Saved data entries

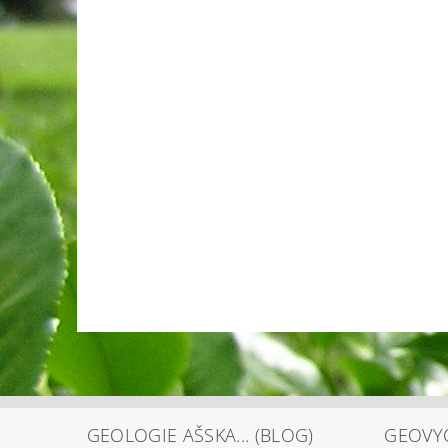
GEOLOGIE AŠSKA... (BLOG)
GEOVYC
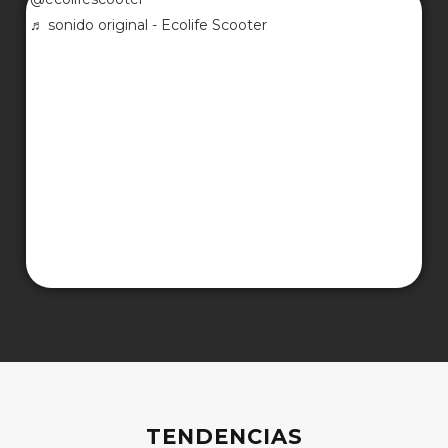
TENDENCIAS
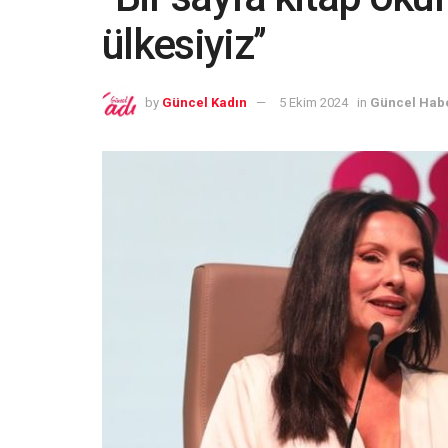
ülkesiyiz’’
by
Güncel Kadın
5 Ekim 2024
in
Güncel Hab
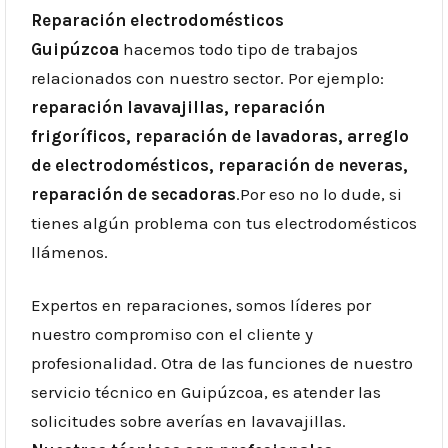
Reparación electrodomésticos
Guipúzcoa
hacemos todo tipo de trabajos
relacionados con nuestro sector. Por ejemplo:
reparación lavavajillas, reparación
frigoríficos, reparación de lavadoras, arreglo
de electrodomésticos, reparación de neveras,
reparación de secadoras
.Por eso no lo dude, si
tienes algún problema con tus electrodomésticos
llámenos.
Expertos en reparaciones, somos líderes por
nuestro compromiso con el cliente y
profesionalidad. Otra de las funciones de nuestro
servicio técnico en Guipúzcoa, es atender las
solicitudes sobre averías en lavavajillas.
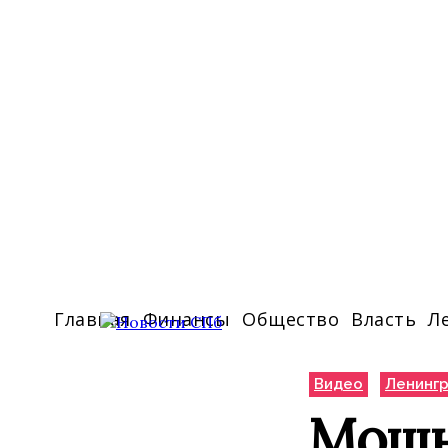
Главная
Финансы
Общество
Власть
Л
Видео
Ленингр
Мощн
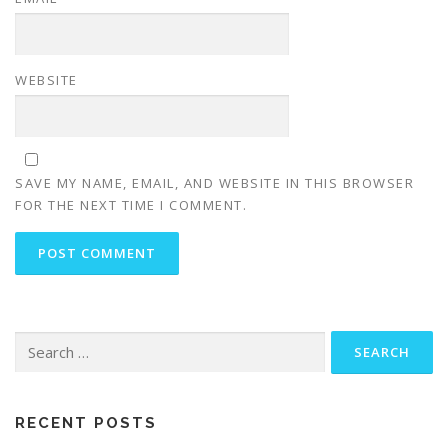
WEBSITE
SAVE MY NAME, EMAIL, AND WEBSITE IN THIS BROWSER
FOR THE NEXT TIME I COMMENT.
Search
for:
RECENT POSTS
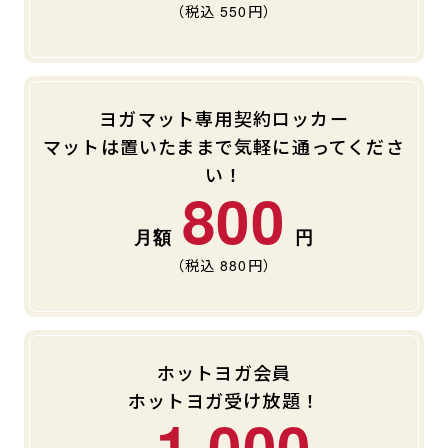
（税込
550
円）
ヨガマット専用契約ロッカー
マットは置いたままで気軽に通ってくださ
い！
800
（税込
880
円）
ホットヨガ会員
ホットヨガ受け放題！
1,000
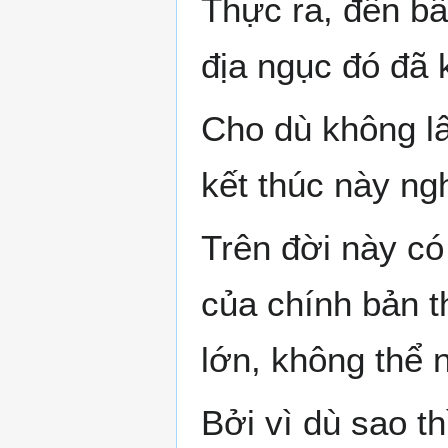
Thực ra, đến bâ
địa ngục đó đã 
Cho dù không lấy
kết thúc này ngh
Trên đời này có
của chính bản t
lớn, không thể n
Bởi vì dù sao th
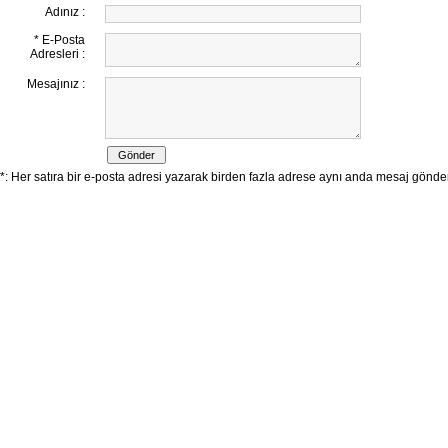
Adınız :
* E-Posta
Adresleri :
Mesajınız :
*: Her satıra bir e-posta adresi yazarak birden fazla adrese aynı anda mesaj göndereb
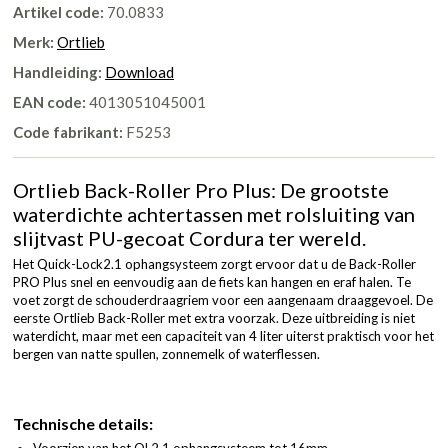
Artikel code:
70.0833
Merk:
Ortlieb
Handleiding:
Download
EAN code:
4013051045001
Code fabrikant:
F5253
Ortlieb Back-Roller Pro Plus: De grootste
waterdichte achtertassen met rolsluiting van
slijtvast PU-gecoat Cordura ter wereld.
Het Quick-Lock2.1 ophangsysteem zorgt ervoor dat u de Back-Roller
PRO Plus snel en eenvoudig aan de fiets kan hangen en eraf halen. Te
voet zorgt de schouderdraagriem voor een aangenaam draaggevoel. De
eerste Ortlieb Back-Roller met extra voorzak. Deze uitbreiding is niet
waterdicht, maar met een capaciteit van 4 liter uiterst praktisch voor het
bergen van natte spullen, zonnemelk of waterflessen.
Technische details:
Voorzien van het QL2.1 ophangsysteem tot 16mm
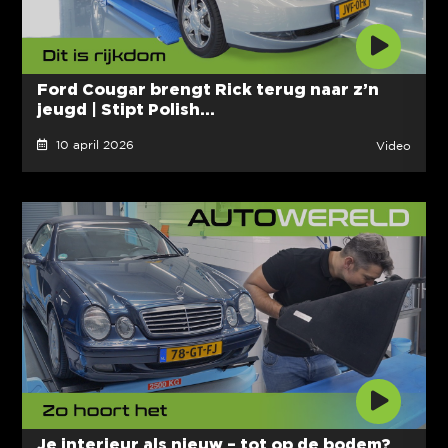
Ford Cougar brengt Rick terug naar z’n
jeugd | Stipt Polish...
10 april 2026
Video
Je interieur als nieuw – tot op de bodem?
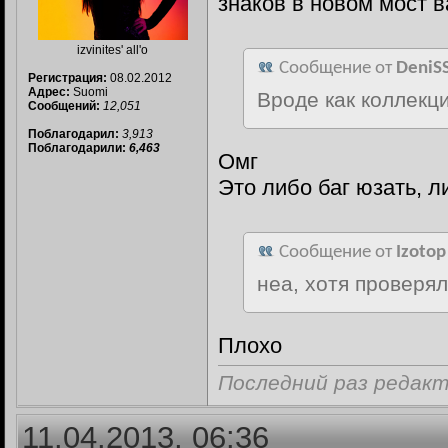
знаков в новом мост 
izvinites' all'o
Сообщение от
DeniS
Регистрация:
08.02.2012
Адрес:
Suomi
Вроде как коллекци
Сообщений:
12,051
Поблагодарил:
3,913
Поблагодарили:
6,463
Омг
Это либо баг юзать, л
Сообщение от
Izotop
неа, хотя проверя
Плохо
Последний раз редакт
11.04.2013, 06:36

▶ [Your task]: With the pictures omitted, print the lines above exactly, beginning at the line with "anda mesaj göndereb" and going on through the line with "eerste Ortlieb Back-Roller".

▶ [Solution for this exercise]:
*: Her satıra bir e-posta adresi yazarak birden fazla adrese aynı anda mesaj göndereb
Artikel code:
70.0833
Merk:
Ortlieb
Handleiding:
Download
EAN code:
4013051045001
Code fabrikant:
F5253
Ortlieb Back-Roller Pro Plus: De grootste
waterdichte achtertassen met rolsluiting van
slijtvast PU-gecoat Cordura ter wereld.
Het Quick-Lock2.1 ophangsysteem zorgt ervoor dat u de Back-Roller
PRO Plus snel en eenvoudig aan de fiets kan hangen en eraf halen. Te
voet zorgt de schouderdraagriem voor een aangenaam draaggevoel. De
eerste Ortlieb Back-Roller met extra voorzak. Deze uitbreiding is niet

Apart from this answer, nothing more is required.